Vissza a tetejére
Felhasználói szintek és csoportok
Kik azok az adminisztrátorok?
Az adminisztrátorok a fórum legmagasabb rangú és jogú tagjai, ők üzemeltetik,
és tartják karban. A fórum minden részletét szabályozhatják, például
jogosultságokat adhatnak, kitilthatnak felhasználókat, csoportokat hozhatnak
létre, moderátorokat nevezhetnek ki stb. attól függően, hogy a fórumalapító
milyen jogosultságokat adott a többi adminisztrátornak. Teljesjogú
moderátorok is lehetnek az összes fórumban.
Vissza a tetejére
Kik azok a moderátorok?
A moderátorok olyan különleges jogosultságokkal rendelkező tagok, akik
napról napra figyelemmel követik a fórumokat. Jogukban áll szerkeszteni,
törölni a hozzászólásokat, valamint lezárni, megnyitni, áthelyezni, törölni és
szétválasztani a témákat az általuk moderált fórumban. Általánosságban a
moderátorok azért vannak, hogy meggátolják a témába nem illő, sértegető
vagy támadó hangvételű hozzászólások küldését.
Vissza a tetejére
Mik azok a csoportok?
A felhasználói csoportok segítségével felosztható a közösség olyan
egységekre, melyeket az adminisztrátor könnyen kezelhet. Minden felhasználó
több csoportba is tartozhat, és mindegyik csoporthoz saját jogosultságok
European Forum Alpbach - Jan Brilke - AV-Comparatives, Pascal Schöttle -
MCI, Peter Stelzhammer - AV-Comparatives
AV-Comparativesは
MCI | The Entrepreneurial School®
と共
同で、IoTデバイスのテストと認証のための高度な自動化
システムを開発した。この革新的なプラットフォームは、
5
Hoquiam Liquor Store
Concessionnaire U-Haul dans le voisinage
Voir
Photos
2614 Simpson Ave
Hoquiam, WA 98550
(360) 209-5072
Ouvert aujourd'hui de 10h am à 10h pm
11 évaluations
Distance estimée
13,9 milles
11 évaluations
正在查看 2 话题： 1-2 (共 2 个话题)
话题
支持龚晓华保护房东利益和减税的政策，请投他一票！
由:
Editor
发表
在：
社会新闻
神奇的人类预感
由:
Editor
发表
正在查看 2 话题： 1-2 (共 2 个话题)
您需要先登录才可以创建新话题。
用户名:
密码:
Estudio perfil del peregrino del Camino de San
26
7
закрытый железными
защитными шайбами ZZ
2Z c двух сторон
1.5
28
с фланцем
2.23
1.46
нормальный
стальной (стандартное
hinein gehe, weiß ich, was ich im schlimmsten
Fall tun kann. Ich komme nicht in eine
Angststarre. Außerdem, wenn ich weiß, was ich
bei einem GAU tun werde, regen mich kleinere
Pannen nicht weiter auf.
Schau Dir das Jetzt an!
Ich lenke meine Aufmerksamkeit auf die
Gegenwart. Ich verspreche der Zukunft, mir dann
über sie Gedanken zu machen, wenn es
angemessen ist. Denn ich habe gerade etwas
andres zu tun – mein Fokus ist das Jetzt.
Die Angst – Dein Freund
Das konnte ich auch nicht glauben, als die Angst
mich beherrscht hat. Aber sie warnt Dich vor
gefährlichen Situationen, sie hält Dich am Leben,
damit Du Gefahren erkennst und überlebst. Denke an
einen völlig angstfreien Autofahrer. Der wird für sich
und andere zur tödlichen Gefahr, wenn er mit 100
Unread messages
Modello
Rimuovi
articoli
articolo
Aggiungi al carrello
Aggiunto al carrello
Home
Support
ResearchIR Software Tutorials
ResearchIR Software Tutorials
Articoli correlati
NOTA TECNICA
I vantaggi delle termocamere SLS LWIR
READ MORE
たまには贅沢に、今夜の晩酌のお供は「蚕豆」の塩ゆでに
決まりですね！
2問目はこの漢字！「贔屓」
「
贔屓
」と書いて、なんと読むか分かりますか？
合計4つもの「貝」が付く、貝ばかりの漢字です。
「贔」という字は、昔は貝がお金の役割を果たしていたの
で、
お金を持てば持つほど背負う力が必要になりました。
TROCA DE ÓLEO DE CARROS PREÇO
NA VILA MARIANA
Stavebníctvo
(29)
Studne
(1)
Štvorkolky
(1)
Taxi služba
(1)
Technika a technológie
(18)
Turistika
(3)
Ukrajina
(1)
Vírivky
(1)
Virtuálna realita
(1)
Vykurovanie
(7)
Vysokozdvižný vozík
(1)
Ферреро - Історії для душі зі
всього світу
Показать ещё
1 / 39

(Required work): Output each line of the material above with no deviation.

(Solution to the exercise):
Vissza a tetejére
Felhasználói szintek és csoportok
Kik azok az adminisztrátorok?
Az adminisztrátorok a fórum legmagasabb rangú és jogú tagjai, ők üzemeltetik,
és tartják karban. A fórum minden részletét szabályozhatják, például
jogosultságokat adhatnak, kitilthatnak felhasználókat, csoportokat hozhatnak
létre, moderátorokat nevezhetnek ki stb. attól függően, hogy a fórumalapító
milyen jogosultságokat adott a többi adminisztrátornak. Teljesjogú
moderátorok is lehetnek az összes fórumban.
Vissza a tetejére
Kik azok a moderátorok?
A moderátorok olyan különleges jogosultságokkal rendelkező tagok, akik
napról napra figyelemmel követik a fórumokat. Jogukban áll szerkeszteni,
törölni a hozzászólásokat, valamint lezárni, megnyitni, áthelyezni, törölni és
szétválasztani a témákat az általuk moderált fórumban. Általánosságban a
moderátorok azért vannak, hogy meggátolják a témába nem illő, sértegető
vagy támadó hangvételű hozzászólások küldését.
Vissza a tetejére
Mik azok a csoportok?
A felhasználói csoportok segítségével felosztható a közösség olyan
egységekre, melyeket az adminisztrátor könnyen kezelhet. Minden felhasználó
több csoportba is tartozhat, és mindegyik csoporthoz saját jogosultságok
European Forum Alpbach - Jan Brilke - AV-Comparatives, Pascal Schöttle -
MCI, Peter Stelzhammer - AV-Comparatives
AV-Comparativesは
MCI | The Entrepreneurial School®
と共
同で、IoTデバイスのテストと認証のための高度な自動化
システムを開発した。この革新的なプラットフォームは、
5
Hoquiam Liquor Store
Concessionnaire U-Haul dans le voisinage
Voir
Photos
2614 Simpson Ave
Hoquiam, WA 98550
(360) 209-5072
Ouvert aujourd'hui de 10h am à 10h pm
11 évaluations
Distance estimée
13,9 milles
11 évaluations
正在查看 2 话题： 1-2 (共 2 个话题)
话题
支持龚晓华保护房东利益和减税的政策，请投他一票！
由:
Editor
发表
在：
社会新闻
神奇的人类预感
由:
Editor
发表
正在查看 2 话题： 1-2 (共 2 个话题)
您需要先登录才可以创建新话题。
用户名:
密码:
Estudio perfil del peregrino del Camino de San
26
7
закрытый железными
защитными шайбами ZZ
2Z c двух сторон
1.5
28
с фланцем
2.23
1.46
нормальный
стальной (стандартное
hinein gehe, weiß ich, was ich im schlimmsten
Fall tun kann. Ich komme nicht in eine
Angststarre. Außerdem, wenn ich weiß, was ich
bei einem GAU tun werde, regen mich kleinere
Pannen nicht weiter auf.
Schau Dir das Jetzt an!
Ich lenke meine Aufmerksamkeit auf die
Gegenwart. Ich verspreche der Zukunft, mir dann
über sie Gedanken zu machen, wenn es
angemessen ist. Denn ich habe gerade etwas
andres zu tun – mein Fokus ist das Jetzt.
Die Angst – Dein Freund
Das konnte ich auch nicht glauben, als die Angst
mich beherrscht hat. Aber sie warnt Dich vor
gefährlichen Situationen, sie hält Dich am Leben,
damit Du Gefahren erkennst und überlebst. Denke an
einen völlig angstfreien Autofahrer. Der wird für sich
und andere zur tödlichen Gefahr, wenn er mit 100
Unread messages
Modello
Rimuovi
articoli
articolo
Aggiungi al carrello
Aggiunto al carrello
Home
Support
ResearchIR Software Tutorials
ResearchIR Software Tutorials
Articoli correlati
NOTA TECNICA
I vantaggi delle termocamere SLS LWIR
READ MORE
たまには贅沢に、今夜の晩酌のお供は「蚕豆」の塩ゆでに
決まりですね！
2問目はこの漢字！「贔屓」
「
贔屓
」と書いて、なんと読むか分かりますか？
合計4つもの「貝」が付く、貝ばかりの漢字です。
「贔」という字は、昔は貝がお金の役割を果たしていたの
で、
お金を持てば持つほど背負う力が必要になりました。
TROCA DE ÓLEO DE CARROS PREÇO
NA VILA MARIANA
Stavebníctvo
(29)
Studne
(1)
Štvorkolky
(1)
Taxi služba
(1)
Technika a technológie
(18)
Turistika
(3)
Ukrajina
(1)
Vírivky
(1)
Virtuálna realita
(1)
Vykurovanie
(7)
Vysokozdvižný vozík
(1)
Ферреро - Історії для душі зі
всього світу
Показать ещё
1 / 39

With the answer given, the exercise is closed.